Obiettivo dell'esercizio: In quale giorno della settimana esce la rubrica «Per un Pensiero Altro», secondo il testo fornito?

Testo fornito:
Magazine

Per un pensiero altro

Mascheramento e verità

"Per un Pensiero Altro" è la rubrica filosofica di IVG: ogni mercoledì, partendo da frasi e citazioni, tracce per "itinerari alternativi"

Generico marzo 2022

In un momento così tragico come quello che sta attraversando l’Ucraina e con lei il pianeta ho preferito non affrontare la questione in questa sede per conservare il nostro appuntamento con un pensiero “altro” nelle sue forme filosofiche che vogliono essere non contingenti, altrove ci occuperemo della tragedia in corso senza rinunciare da subito a un accorato appello per il ripudio della guerra e della violenza in ogni sua forma e a esprimere la più incondizionata solidarietà al popolo ucraino.

Voci:

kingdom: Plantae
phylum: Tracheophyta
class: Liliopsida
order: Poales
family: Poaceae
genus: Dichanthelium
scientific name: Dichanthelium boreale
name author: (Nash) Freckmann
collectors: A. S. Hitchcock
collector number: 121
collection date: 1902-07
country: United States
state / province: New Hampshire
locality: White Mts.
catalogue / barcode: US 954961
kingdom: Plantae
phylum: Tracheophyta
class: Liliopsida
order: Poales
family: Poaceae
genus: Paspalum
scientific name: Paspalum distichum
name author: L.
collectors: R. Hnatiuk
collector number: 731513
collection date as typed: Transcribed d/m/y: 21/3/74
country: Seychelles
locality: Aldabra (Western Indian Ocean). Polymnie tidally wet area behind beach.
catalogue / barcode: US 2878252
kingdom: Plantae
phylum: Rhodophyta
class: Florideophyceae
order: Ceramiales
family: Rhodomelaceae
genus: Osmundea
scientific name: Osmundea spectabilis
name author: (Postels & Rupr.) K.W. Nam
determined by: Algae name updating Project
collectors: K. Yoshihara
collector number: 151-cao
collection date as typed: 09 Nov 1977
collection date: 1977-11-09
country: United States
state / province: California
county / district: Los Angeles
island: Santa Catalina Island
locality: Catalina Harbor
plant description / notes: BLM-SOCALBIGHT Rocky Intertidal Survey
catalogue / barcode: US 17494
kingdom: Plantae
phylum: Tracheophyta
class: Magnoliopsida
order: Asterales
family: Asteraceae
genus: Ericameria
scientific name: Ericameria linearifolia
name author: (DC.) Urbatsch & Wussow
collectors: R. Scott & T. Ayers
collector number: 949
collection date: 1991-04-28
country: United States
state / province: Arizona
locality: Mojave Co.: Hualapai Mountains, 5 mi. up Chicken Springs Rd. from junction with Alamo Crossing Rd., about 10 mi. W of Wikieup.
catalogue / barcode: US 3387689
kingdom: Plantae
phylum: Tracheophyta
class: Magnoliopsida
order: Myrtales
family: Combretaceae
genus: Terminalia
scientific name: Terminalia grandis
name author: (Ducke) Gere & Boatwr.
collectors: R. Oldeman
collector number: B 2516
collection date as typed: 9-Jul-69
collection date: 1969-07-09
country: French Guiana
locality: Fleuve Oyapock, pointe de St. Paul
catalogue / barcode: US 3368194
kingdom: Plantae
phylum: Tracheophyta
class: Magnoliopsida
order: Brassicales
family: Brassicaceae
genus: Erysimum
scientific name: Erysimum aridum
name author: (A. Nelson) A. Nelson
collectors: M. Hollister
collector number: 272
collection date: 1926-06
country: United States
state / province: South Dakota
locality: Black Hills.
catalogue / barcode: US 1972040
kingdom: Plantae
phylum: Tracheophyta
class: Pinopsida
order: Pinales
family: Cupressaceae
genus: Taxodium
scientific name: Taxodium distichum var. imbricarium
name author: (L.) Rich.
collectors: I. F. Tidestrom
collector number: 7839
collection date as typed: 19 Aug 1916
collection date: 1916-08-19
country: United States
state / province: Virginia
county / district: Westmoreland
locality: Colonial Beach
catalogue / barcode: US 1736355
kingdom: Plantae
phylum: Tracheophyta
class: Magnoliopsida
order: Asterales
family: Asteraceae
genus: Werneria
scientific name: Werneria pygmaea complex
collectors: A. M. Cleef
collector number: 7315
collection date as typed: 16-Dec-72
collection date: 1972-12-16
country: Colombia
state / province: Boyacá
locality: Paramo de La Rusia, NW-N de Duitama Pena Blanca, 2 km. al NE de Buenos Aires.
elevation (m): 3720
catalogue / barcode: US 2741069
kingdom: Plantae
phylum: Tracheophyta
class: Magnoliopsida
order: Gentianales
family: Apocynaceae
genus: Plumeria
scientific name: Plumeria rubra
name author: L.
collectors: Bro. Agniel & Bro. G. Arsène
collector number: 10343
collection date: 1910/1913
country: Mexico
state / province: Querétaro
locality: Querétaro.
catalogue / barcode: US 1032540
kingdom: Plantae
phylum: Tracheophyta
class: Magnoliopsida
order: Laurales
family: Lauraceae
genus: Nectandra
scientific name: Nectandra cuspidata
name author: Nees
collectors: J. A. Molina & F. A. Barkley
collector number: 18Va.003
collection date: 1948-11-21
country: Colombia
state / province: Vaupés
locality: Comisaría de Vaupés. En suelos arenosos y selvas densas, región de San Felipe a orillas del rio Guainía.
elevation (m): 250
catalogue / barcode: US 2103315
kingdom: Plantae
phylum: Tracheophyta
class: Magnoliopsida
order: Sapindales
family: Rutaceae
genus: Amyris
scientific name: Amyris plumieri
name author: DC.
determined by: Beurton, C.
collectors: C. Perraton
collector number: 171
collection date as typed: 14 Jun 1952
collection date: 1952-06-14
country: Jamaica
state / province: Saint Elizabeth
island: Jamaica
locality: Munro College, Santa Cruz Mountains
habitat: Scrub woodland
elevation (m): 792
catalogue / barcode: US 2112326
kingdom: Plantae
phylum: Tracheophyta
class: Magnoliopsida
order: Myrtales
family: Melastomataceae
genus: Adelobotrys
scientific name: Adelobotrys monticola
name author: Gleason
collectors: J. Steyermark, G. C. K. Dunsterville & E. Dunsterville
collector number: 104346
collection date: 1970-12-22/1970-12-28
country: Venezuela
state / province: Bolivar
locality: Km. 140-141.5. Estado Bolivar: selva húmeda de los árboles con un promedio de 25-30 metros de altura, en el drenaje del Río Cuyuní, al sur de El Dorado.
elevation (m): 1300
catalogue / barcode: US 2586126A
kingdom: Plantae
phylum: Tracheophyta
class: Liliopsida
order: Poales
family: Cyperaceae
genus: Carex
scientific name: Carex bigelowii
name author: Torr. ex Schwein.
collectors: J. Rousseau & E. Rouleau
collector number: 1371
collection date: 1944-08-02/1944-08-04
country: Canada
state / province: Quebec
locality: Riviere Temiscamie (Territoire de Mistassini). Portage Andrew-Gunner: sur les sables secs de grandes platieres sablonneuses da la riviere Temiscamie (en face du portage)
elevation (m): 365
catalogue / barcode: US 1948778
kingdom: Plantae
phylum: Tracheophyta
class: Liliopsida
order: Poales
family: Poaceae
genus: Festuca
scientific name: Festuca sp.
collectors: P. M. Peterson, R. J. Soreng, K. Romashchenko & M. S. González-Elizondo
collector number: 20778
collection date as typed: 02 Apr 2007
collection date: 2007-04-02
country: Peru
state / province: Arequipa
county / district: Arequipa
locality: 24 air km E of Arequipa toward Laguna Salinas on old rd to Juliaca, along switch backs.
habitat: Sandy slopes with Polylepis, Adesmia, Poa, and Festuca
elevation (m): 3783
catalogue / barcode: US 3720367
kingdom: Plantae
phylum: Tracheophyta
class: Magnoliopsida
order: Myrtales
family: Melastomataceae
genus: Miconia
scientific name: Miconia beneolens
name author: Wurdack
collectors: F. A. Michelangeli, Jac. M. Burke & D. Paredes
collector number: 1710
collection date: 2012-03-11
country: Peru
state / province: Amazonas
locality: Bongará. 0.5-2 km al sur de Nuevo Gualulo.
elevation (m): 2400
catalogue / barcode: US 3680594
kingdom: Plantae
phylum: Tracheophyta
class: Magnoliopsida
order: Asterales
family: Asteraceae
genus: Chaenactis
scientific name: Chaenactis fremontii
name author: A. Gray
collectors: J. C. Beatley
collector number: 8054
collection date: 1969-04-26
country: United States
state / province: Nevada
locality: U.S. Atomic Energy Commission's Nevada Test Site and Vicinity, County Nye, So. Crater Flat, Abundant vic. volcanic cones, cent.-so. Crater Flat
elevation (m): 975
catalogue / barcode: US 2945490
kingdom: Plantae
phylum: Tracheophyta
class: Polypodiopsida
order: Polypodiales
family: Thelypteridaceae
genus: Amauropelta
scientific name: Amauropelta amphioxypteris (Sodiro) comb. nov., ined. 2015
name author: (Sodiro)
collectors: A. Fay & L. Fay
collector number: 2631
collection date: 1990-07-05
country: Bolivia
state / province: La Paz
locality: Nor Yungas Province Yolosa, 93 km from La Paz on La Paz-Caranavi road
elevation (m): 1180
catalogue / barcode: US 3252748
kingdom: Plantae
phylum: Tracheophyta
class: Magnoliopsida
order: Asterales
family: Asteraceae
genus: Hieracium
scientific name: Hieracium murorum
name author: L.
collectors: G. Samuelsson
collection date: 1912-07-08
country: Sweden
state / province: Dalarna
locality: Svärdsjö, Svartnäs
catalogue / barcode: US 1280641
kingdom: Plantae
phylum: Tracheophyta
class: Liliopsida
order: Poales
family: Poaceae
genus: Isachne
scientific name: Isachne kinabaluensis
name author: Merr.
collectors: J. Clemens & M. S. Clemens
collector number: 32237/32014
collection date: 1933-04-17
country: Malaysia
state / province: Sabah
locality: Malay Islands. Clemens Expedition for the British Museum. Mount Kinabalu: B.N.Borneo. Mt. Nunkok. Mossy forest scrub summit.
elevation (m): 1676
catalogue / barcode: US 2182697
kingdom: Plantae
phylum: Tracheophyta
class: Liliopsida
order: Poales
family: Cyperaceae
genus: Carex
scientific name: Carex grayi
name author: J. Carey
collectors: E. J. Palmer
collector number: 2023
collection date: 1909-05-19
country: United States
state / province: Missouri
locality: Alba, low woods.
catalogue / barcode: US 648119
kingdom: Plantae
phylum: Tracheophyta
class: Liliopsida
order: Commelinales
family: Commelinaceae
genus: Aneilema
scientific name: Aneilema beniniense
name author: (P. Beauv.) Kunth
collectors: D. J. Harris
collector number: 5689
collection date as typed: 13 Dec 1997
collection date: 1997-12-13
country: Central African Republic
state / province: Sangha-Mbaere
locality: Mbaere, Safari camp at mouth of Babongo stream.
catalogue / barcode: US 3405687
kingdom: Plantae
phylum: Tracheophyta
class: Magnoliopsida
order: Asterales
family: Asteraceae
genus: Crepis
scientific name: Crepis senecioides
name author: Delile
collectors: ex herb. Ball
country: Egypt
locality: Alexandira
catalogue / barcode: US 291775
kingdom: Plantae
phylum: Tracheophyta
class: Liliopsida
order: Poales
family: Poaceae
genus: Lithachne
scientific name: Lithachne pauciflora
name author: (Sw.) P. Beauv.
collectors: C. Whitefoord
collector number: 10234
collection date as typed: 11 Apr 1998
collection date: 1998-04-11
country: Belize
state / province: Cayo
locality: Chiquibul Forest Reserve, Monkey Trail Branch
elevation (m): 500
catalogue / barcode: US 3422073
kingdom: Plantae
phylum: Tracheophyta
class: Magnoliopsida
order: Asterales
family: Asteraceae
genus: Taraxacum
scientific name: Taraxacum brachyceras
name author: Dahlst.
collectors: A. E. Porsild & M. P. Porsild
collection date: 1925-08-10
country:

Risposta scritta: Ogni mercoledì.